Lagrangian duality and Adiabatic quantum computation for constrained optimization problems

The Quantum Approximate Optimization Algorithm (QAOA) is a heuristic method for solving unconstrained binary optimization problems with a gate-based quantum computer. The QAOA consists of a particular quantum circuit architecture, together with a prescription for choosing the parameterization of the circuit. The first part of the thesis studies both the architecture and optimal parameterization of the QAOA circuit. After reviewing the necessary mathematical and physical background, we derive QAOA from scratch and discuss some of its properties.

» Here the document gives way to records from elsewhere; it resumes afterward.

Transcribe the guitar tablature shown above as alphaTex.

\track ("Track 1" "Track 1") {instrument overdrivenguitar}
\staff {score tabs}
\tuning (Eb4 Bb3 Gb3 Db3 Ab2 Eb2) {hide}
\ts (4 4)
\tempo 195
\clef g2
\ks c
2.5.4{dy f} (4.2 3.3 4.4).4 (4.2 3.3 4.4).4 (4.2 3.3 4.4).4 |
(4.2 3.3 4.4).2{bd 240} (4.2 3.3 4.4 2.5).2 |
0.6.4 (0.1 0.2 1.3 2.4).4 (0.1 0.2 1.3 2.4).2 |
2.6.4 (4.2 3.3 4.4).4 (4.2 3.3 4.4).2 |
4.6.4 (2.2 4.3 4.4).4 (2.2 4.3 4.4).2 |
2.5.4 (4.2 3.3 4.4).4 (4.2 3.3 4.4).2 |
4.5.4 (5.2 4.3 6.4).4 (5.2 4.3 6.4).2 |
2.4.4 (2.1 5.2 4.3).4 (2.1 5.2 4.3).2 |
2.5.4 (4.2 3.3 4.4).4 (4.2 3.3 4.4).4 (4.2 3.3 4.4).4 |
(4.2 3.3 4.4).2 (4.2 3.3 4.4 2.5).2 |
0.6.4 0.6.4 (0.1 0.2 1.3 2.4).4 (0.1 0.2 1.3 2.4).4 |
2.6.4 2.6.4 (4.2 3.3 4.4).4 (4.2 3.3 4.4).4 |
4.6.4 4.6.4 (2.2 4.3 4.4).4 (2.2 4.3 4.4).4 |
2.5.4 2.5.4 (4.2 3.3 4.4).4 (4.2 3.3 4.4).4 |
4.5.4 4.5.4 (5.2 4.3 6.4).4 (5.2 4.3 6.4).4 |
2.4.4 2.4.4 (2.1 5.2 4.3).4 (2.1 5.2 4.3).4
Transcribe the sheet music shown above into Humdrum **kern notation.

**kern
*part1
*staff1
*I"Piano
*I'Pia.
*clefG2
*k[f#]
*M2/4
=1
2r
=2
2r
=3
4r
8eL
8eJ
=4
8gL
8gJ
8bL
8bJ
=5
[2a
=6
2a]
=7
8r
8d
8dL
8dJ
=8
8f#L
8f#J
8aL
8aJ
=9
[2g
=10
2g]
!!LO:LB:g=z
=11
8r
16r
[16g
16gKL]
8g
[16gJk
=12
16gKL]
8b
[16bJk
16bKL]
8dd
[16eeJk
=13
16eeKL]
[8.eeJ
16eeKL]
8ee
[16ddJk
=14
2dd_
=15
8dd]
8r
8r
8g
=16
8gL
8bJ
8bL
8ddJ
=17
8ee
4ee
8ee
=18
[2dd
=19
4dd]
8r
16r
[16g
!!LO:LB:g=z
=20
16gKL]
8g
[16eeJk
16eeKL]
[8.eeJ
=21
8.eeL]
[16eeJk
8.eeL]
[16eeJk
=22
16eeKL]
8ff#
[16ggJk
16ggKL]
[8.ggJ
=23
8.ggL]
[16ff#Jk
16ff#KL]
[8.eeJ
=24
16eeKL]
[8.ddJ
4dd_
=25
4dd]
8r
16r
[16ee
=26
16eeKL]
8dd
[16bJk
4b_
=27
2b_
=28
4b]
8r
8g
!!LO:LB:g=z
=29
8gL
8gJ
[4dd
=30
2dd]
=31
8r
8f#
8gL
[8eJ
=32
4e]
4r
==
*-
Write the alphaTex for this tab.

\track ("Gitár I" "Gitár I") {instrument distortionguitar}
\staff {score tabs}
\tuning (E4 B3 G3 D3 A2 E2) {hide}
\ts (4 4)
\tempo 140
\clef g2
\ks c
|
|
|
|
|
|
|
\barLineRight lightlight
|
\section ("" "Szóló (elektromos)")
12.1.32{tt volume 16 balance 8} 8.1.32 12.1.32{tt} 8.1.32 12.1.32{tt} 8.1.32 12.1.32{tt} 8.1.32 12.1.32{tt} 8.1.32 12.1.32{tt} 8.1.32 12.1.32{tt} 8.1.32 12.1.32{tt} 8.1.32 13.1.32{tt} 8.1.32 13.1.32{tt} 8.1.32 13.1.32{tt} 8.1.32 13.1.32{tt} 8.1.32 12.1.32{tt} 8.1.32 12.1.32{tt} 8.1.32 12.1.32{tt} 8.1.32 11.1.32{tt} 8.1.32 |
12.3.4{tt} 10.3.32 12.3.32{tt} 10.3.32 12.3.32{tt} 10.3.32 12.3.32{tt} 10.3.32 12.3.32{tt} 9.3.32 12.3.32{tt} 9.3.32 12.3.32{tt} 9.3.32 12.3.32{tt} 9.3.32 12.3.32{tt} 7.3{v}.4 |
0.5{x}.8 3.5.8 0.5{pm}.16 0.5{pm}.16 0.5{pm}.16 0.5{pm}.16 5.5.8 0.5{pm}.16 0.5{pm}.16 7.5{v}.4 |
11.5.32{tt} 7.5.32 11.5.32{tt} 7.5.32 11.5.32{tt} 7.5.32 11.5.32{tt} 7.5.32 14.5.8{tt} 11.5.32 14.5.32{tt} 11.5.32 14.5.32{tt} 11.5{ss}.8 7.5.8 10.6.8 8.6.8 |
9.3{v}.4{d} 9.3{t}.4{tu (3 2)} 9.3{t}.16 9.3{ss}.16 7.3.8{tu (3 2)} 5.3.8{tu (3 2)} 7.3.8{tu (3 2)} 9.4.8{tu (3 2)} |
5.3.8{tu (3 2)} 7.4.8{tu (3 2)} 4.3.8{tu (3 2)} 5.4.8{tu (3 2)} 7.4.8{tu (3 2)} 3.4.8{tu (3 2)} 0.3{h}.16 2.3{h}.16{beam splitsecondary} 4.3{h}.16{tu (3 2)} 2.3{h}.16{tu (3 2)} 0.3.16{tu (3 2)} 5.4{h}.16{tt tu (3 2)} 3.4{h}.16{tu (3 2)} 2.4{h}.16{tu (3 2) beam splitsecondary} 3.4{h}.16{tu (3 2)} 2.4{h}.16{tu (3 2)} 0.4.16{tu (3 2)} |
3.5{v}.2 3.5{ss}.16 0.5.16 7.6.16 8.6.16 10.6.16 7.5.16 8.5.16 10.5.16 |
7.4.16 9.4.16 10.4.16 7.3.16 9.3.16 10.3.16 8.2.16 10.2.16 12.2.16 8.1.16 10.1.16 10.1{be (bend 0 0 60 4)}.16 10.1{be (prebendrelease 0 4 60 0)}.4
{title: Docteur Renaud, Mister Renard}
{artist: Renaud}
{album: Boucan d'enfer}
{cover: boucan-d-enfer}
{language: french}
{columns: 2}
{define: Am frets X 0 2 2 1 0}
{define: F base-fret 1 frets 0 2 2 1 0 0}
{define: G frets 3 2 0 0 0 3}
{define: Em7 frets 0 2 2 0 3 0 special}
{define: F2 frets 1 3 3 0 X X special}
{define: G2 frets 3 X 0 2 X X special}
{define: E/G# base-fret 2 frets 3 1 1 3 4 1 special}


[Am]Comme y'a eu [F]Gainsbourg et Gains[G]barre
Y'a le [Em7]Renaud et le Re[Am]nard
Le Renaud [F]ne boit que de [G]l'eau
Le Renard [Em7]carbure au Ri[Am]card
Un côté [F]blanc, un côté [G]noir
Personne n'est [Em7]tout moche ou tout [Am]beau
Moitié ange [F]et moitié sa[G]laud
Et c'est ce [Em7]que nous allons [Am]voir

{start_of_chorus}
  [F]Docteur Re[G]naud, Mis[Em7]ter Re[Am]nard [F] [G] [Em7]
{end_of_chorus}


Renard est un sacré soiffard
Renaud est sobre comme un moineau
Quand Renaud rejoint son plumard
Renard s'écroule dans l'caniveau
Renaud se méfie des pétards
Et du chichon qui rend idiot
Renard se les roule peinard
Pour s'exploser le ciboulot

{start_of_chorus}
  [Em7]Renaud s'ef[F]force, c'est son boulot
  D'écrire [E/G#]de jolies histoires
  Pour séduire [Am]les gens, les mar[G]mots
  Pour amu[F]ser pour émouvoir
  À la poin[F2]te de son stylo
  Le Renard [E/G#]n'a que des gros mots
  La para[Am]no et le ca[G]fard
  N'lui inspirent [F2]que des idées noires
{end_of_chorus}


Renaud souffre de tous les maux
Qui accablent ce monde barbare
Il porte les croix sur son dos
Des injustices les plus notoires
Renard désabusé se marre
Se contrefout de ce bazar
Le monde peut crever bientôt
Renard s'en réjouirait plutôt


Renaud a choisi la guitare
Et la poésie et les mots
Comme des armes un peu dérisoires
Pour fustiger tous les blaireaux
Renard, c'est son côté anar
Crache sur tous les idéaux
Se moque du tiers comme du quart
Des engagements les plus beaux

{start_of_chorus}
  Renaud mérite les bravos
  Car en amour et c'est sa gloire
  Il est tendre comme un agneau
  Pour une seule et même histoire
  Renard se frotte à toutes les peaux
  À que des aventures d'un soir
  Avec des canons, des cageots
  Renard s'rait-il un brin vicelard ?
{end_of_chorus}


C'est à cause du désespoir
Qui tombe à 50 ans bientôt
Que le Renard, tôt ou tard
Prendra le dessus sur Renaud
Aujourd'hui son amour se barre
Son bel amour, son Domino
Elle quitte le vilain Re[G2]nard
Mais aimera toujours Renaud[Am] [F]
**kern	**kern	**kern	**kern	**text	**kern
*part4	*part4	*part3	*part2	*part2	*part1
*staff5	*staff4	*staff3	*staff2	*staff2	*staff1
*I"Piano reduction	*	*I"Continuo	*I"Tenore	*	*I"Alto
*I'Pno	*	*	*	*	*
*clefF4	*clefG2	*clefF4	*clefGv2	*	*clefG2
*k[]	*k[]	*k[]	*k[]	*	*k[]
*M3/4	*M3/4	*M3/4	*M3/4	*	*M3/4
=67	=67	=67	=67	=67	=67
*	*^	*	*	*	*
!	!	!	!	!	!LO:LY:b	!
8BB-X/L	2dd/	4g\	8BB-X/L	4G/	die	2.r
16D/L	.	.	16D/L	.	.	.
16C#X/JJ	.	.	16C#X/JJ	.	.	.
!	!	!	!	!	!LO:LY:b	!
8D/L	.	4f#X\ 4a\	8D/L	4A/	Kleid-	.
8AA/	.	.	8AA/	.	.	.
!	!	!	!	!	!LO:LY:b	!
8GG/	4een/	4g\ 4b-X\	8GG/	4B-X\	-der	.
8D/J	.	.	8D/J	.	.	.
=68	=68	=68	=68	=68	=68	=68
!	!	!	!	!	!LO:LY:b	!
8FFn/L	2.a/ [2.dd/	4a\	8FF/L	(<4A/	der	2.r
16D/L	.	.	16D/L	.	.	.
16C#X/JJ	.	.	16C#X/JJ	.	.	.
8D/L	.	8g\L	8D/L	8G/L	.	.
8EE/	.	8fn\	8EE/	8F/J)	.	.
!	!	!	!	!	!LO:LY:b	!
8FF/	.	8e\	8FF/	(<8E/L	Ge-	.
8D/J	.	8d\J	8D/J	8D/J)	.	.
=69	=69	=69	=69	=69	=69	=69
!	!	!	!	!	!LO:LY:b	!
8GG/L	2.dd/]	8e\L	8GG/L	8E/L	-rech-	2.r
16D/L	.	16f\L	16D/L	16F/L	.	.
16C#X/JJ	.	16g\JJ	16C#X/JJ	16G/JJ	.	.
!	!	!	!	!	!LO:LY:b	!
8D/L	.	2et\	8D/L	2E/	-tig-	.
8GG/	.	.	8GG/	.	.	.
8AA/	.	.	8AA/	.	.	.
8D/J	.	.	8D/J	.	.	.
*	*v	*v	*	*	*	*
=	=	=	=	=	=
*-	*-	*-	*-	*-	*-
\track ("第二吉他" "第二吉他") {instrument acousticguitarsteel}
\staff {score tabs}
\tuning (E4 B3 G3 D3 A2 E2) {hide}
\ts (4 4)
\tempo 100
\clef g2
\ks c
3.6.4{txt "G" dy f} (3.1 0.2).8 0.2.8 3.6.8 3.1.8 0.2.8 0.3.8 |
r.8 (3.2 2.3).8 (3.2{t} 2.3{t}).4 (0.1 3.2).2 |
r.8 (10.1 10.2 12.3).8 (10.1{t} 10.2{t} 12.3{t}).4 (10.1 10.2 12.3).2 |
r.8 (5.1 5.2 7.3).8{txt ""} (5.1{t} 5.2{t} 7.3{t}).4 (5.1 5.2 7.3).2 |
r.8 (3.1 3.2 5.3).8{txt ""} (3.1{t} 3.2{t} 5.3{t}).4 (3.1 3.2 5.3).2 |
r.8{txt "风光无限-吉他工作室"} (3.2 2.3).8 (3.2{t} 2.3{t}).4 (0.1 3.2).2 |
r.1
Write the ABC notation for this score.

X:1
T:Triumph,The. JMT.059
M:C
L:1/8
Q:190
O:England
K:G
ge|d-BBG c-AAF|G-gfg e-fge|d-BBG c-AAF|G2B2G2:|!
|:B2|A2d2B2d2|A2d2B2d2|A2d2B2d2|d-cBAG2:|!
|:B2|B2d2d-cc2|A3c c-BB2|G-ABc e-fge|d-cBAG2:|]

The second part of the thesis focuses on solving constrained combinatorial optimization problems in the setting of fault-tolerant quantum computation and presents a novel Lagrangian duality approach to Discretized Adiabatic Quantum Computation (DAQC). The proposed method allows for building highly resource-efficient and parallelizable quantum circuits. The thesis presents numerical evidence that demonstrates that the proposed approach gives the quadratic improvement in circuit complexity and evolution time over circuits derived from the traditional Quadratic Unconstrained Binary Optimization (QUBO) formalism. We illustrate our findings in the benchmark of the QUBO- and Lagrangian-based DAQC on the NP-complete 1D 0-1 knapsack problem.